Concert Properties Ltd. (which is related to Concert Real Estate Corporation) is a Canadian real estate company based in Vancouver, British Columbia. It is owned by 19 union and management pension funds and its commercial assets are valued at over $8 billion.

Concert Properties is the largest developer of rental housing in British Columbia, with properties in the Greater Toronto Area, Metropolitan Vancouver and Victoria, British Columbia, including 7,600 homes, 500,000 square feet of commercial space.

The previous chief executive officer (CEO) and President of Concert Properties was David Podmore. The current chief executive officer (CEO) and President is Catherine Roome.

== History ==
The Vancouver Land Corporation was co-founded in 1989 by Jack W. Poole and David R. Podmore to develop economically priced rental housing in British Columbia.
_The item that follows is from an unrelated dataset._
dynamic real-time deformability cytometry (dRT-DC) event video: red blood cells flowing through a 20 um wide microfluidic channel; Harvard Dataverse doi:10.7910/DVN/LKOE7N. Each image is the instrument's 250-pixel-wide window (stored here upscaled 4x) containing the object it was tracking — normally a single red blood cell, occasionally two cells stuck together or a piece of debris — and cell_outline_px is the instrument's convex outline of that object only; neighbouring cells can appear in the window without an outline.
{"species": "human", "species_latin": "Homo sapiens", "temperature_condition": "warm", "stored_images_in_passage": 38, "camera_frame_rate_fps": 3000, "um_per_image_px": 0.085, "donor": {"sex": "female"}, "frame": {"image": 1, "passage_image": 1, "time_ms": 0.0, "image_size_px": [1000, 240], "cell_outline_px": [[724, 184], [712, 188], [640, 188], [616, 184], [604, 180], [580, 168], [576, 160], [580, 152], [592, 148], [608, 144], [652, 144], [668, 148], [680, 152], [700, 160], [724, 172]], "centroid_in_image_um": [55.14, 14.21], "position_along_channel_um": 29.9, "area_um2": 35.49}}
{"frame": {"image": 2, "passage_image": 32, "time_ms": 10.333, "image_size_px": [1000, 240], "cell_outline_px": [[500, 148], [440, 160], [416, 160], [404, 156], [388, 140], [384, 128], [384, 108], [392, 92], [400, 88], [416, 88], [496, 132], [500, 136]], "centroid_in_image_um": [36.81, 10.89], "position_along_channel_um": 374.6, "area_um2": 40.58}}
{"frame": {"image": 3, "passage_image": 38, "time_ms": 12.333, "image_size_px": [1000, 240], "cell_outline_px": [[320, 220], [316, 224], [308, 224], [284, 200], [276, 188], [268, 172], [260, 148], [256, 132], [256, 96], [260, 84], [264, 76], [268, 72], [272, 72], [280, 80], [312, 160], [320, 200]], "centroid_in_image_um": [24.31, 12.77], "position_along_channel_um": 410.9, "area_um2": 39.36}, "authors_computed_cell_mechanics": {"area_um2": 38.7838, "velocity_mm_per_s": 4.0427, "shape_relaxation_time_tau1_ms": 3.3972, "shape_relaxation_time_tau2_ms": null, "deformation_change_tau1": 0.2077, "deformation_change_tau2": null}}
The company's name was later changed to Greystone Properties, and then to its current name, Concert Properties. The company was created jointly by the Provincial government, the City of Vancouver, and 26 union pension funds.

In 2017, David Podmore stepped down as CEO of Concert and was replaced by Brian McCauley. McCauley left the company in 2022 and Podmore took over as Chair, President and CEO. In June 2017, Concert paid RioCan, another real estate company, $26.3 million for a 50% interest in Toronto's oldest strip plaza, the Sunnybrook Plaza. The two companies planned to collaborate on its redevelopment.

In 2018, Concert announced they would be redeveloping Coquitlam Park into 8 buildings comprising up to 2,600 housing units. The City of Coquitlam will cover half the costs, and the first phase is expected to be completed by 2023.